Jacques ou la Soumission / L’Avenir est dans les oeufs : Buffet froid
Émule d’Eugène Ionesco, le metteur en scène Jacques Lessard a déjà dirigé plusieurs productions du grand dramaturge. Curieusement, il s’attaque ici à deux de ses courtes pièces plutôt mineures.
Émule d’Eugène Ionesco, le metteur en scène Jacques Lessard a déjà dirigé plusieurs productions du grand dramaturge. Curieusement, il s’attaque ici à deux de ses courtes pièces plutôt mineures, Jacques ou la Soumission et L’avenir est dans les oeufs; et cela, pour la troisième fois de sa carrière!
À l’affiche du Théâtre Denise-Pelletier, Jacques ou la Soumission et L’avenir est dans les oeufs forment un programme double, puisque la deuxième oeuvre fait suite à la première avec les mêmes personnages (la famille de Jacques et celle de Roberte) que l’on retrouve trois ans plus tard. Toutefois, ces pièces d’Ionesco n’ont pas été créées ensemble: la première a vu le jour en 1955, au Théâtre de la Huchette à Paris (où l’on joue depuis un demi-siècle, au milieu des restos grecs, sa Cantatrice chauve); et la seconde, en 1957. Curieusement, c’est seulement en 1977 qu’un metteur en scène a monté les deux textes en une seule soirée au Théâtre de la Ville de Paris.
Dans une famille où tous les membres s’appellent Jacques, le fils refuse de se plier à l’ultime valeur du clan: aimer les pommes de terre au lard. Tout le monde se déchaîne contre l’ado rebelle. Jacques craque sous la pression. Ensuite, on le force à épouser Roberte. Mais Jacques résiste, parce qu’il trouve la fiancée trop belle et qu’elle a deux nez au lieu de trois! Mais Roberte séduira Jacques et le mariage sera consommé. Trois ans plus tard, dans leur nid d’amour, le couple est forcé de procréer "pour la continuité de la race" Suit une violente charge contre la société de consommation, alors que Roberte pond des oeufs et que son père crie: "Production! Production!"
La production (sans jeu de mots) que dirige Jacques Lessard au TDP plaira sûrement au public adolescent qui se rend aux matinées scolaires de la compagnie. Pour ce qui est du public adulte, il restera probablement sur sa faim, tant ce plaidoyer contre le conformisme et la surconsommation est peu subtil. Le côté caricatural de la mise en scène (on croirait assister à un épisode de The Adams Family à la sauce existentielle, ou encore à "une émission de La Ribouldingue sur l’acide" pour reprendre la formule d’une de mes collègues à Flash) souligne au crayon gras un message déjà très gros.
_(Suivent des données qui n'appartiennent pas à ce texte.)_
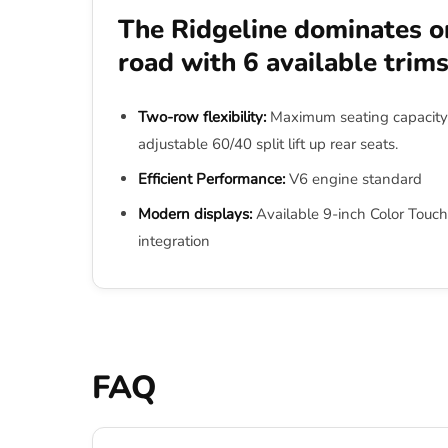
The Ridgeline dominates on
road with 6 available trim
Two-row flexibility:
Maximum seating capacity 
adjustable 60/40 split lift up rear seats.
Efficient Performance:
V6 engine standard
Modern displays:
Available 9-inch Color Touch
integration
FAQ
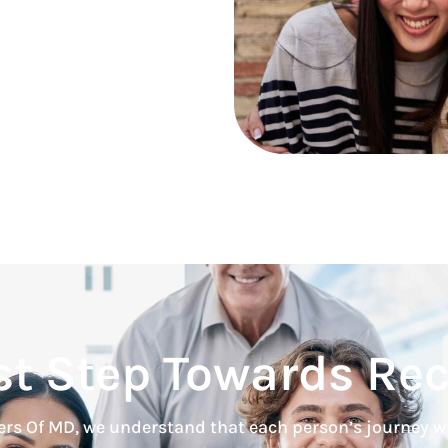
st Step Towards Re
rs Of MD, we understand that each person’s journey w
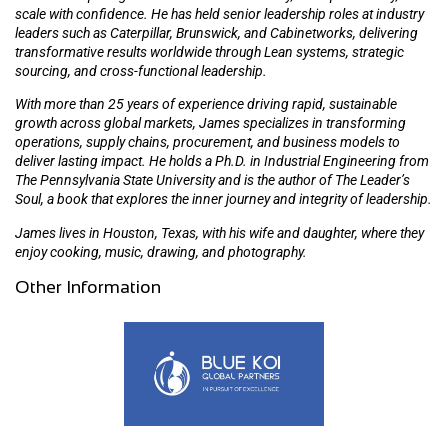
scale with confidence. He has held senior leadership roles at industry
leaders such as Caterpillar, Brunswick, and Cabinetworks, delivering
transformative results worldwide through Lean systems, strategic
sourcing, and cross-functional leadership.
With more than 25 years of experience driving rapid, sustainable
growth across global markets, James specializes in transforming
operations, supply chains, procurement, and business models to
deliver lasting impact. He holds a Ph.D. in Industrial Engineering from
The Pennsylvania State University and is the author of The Leader’s
Soul, a book that explores the inner journey and integrity of leadership.
James lives in Houston, Texas, with his wife and daughter, where they
enjoy cooking, music, drawing, and photography.
Other Information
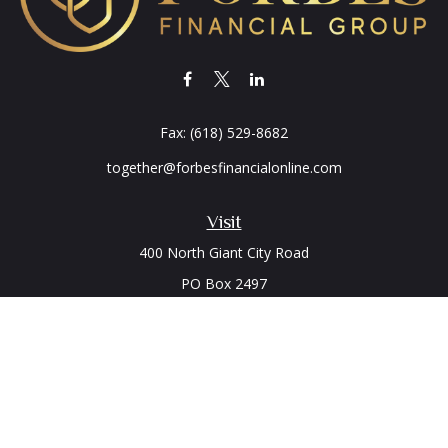
Fax:
(618) 529-8682
together@forbesfinancialonline.com
Visit
400 North Giant City Road
PO Box 2497
Carbondale,
IL
62902
Connect
Office:
(618) 529-1940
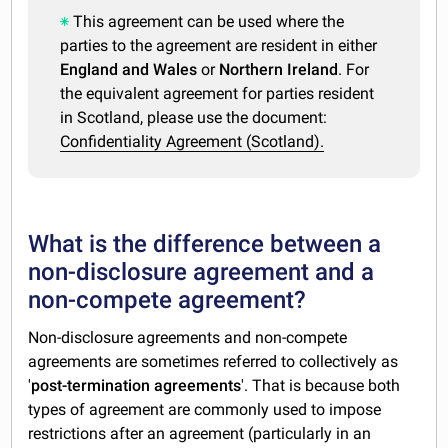
This agreement can be used where the
parties to the agreement are resident in either
England and Wales
or
Northern Ireland
. For
the equivalent agreement for parties resident
in Scotland, please use the document:
Confidentiality Agreement (Scotland).
What is the difference between a
non-disclosure agreement and a
non-compete agreement?
Non-disclosure agreements and non-compete
agreements are sometimes referred to collectively as
'
post-termination agreements
'. That is because both
types of agreement are commonly used to impose
restrictions after an agreement (particularly in an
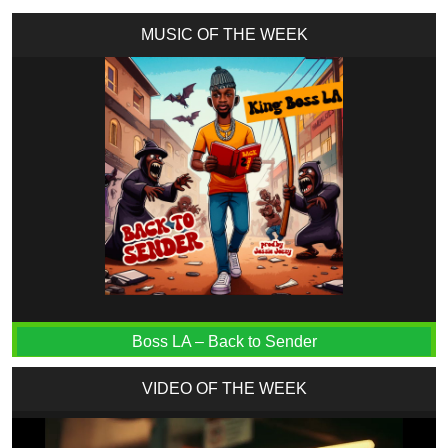
MUSIC OF THE WEEK
Boss LA – Back to Sender
VIDEO OF THE WEEK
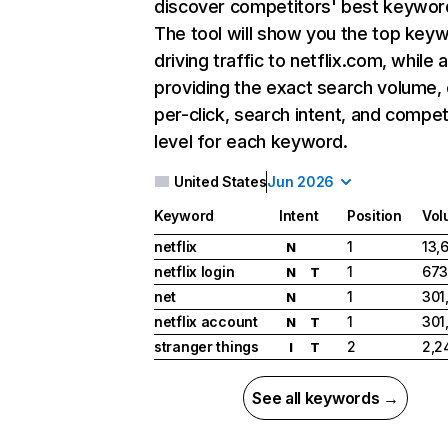
discover competitors' best keywor
The tool will show you the top key
driving traffic to netflix.com, while 
providing the exact search volume,
per-click, search intent, and compet
level for each keyword.
United States
Jun 2026
Keyword
Intent
Position
Vol
netflix
1
13,
N
netflix login
1
673
N
T
net
1
301
N
netflix account
1
301
N
T
stranger things
2
2,2
I
T
See all keywords →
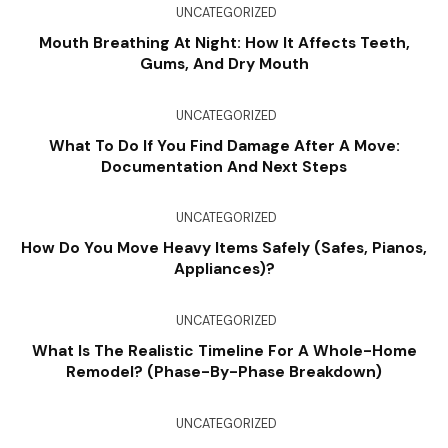
UNCATEGORIZED
Mouth Breathing At Night: How It Affects Teeth,
Gums, And Dry Mouth
UNCATEGORIZED
What To Do If You Find Damage After A Move:
Documentation And Next Steps
UNCATEGORIZED
How Do You Move Heavy Items Safely (Safes, Pianos,
Appliances)?
UNCATEGORIZED
What Is The Realistic Timeline For A Whole-Home
Remodel? (Phase-By-Phase Breakdown)
UNCATEGORIZED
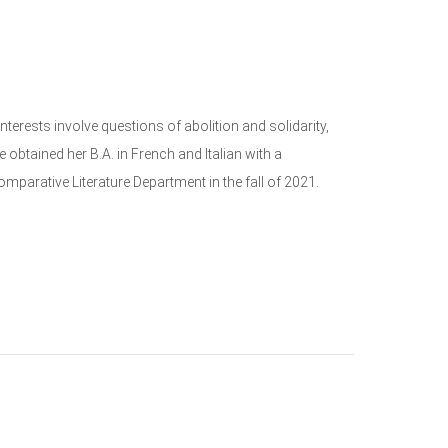
terests involve questions of abolition and solidarity,
 obtained her B.A. in French and Italian with a
omparative Literature Department in the fall of 2021.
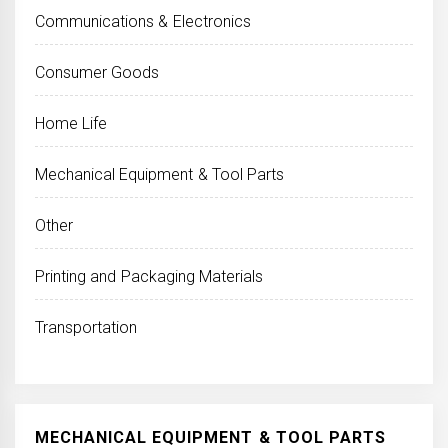
Communications & Electronics
Consumer Goods
Home Life
Mechanical Equipment & Tool Parts
Other
Printing and Packaging Materials
Transportation
MECHANICAL EQUIPMENT & TOOL PARTS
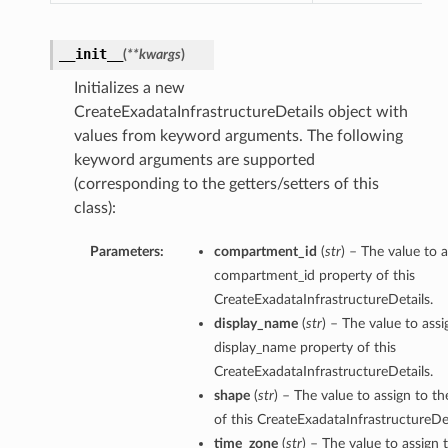
__init__
(
**kwargs
)
Initializes a new
CreateExadataInfrastructureDetails object with
values from keyword arguments. The following
keyword arguments are supported
(corresponding to the getters/setters of this
class):
Parameters:
compartment_id
(
str
) – The value to a
compartment_id property of this
CreateExadataInfrastructureDetails.
display_name
(
str
) – The value to assi
display_name property of this
CreateExadataInfrastructureDetails.
shape
(
str
) – The value to assign to t
of this CreateExadataInfrastructureDet
time_zone
(
str
) – The value to assign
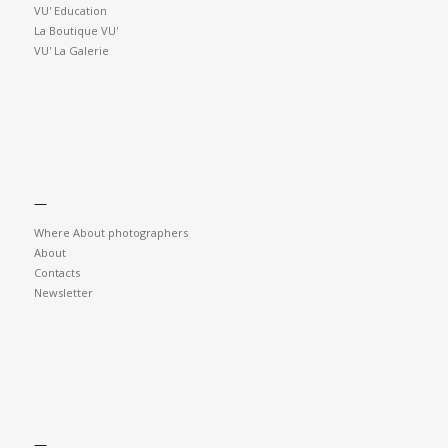
VU' Education
La Boutique VU'
VU' La Galerie
—
Where About photographers
About
Contacts
Newsletter
—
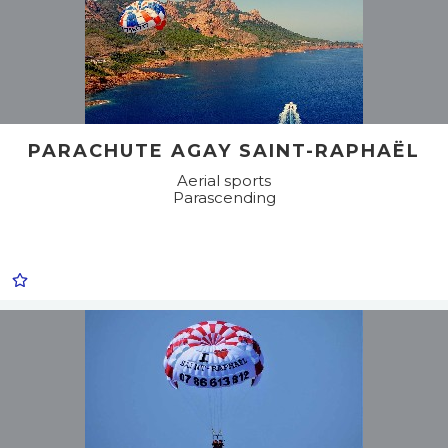
PARACHUTE AGAY SAINT-RAPHAËL
Aerial sports
Parascending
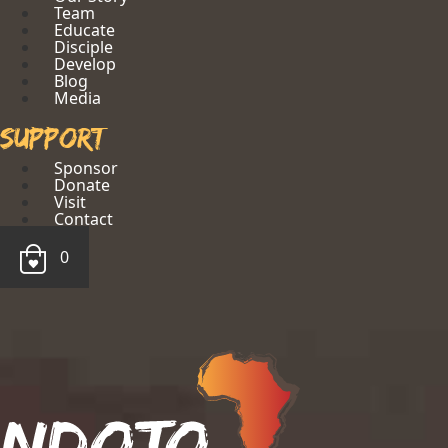
Team
Educate
Disciple
Develop
Blog
Media
Support
Sponsor
Donate
Visit
Contact
0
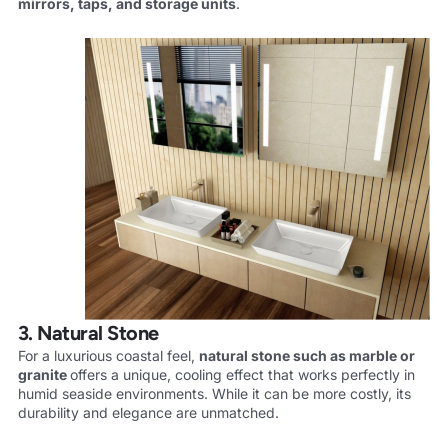
mirrors, taps, and storage units
.
3. Natural Stone
For a luxurious coastal feel,
natural stone such as marble or
granite
offers a unique, cooling effect that works perfectly in
humid seaside environments. While it can be more costly, its
durability and elegance are unmatched.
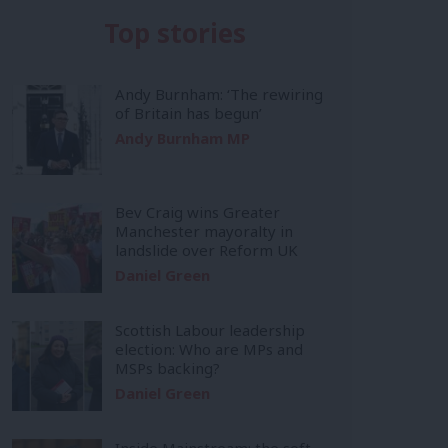
Top stories
Andy Burnham: ‘The rewiring
of Britain has begun’
Andy Burnham MP
Bev Craig wins Greater
Manchester mayoralty in
landslide over Reform UK
Daniel Green
Scottish Labour leadership
election: Who are MPs and
MSPs backing?
Daniel Green
Inside Mainstream: the soft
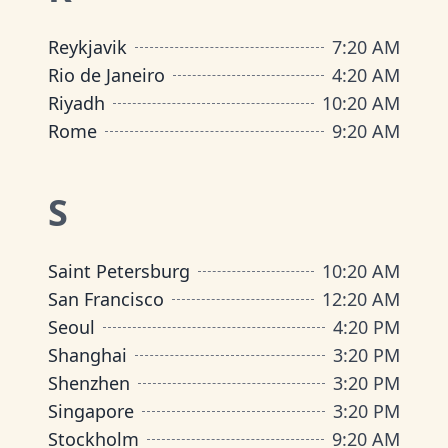
Reykjavik
7
:
20 AM
Rio de Janeiro
4
:
20 AM
Riyadh
10
:
20 AM
Rome
9
:
20 AM
S
Saint Petersburg
10
:
20 AM
San Francisco
12
:
20 AM
Seoul
4
:
20 PM
Shanghai
3
:
20 PM
Shenzhen
3
:
20 PM
Singapore
3
:
20 PM
Stockholm
9
:
20 AM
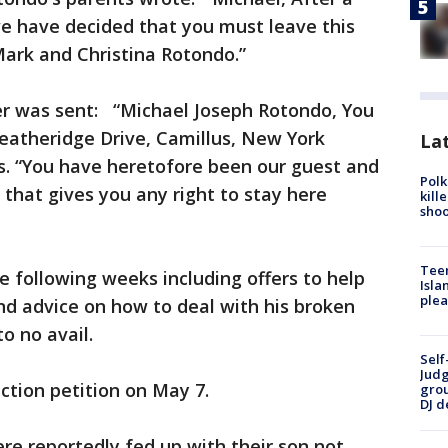
we have decided that you must leave this
Mark and Christina Rotondo.”
ter was sent: “Michael Joseph Rotondo, You
eatheridge Drive, Camillus, New York
Lat
ds. “You have heretofore been our guest and
Polk
 that gives you any right to stay here
kill
shoo
Teen
e following weeks including offers to help
Isla
plea
nd advice on how to deal with his broken
to no avail.
Self
Judg
iction petition on May 7.
grou
DJ d
e reportedly fed up with their son not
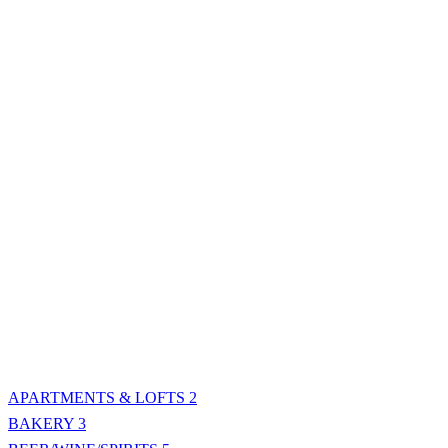
APARTMENTS & LOFTS
2
BAKERY
3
Bien sûr, l’aspect comique ou dérisoire qui traverse ces textes d’Ionesco permet cette liberté scénique, mais la gravité et l’étrangeté de son théâtre sont pratiquement évacuées.
La qualité de l’équipe d’interprètes rachète la faiblesse de la représentation. Louisette Dussault, Jacques Girard, Gilles Pelletier, Françoise Graton, Christiane Proulx, Jacques Allard et Simone Chartrand entourent avec brio le talentueux jeune couple incarné par Stéphane Brulotte et Évelyne Rompré.
Le décor ingénieux (l’appartement de la famille et le mobilier sont à l’intérieur d’une immense boîte de conserve très pop art) et les costumes colorés ont été réalisés par Denis Denoncourt. Un concepteur que je ne connaissais point, mais qui semble posséder une vision artistique originale.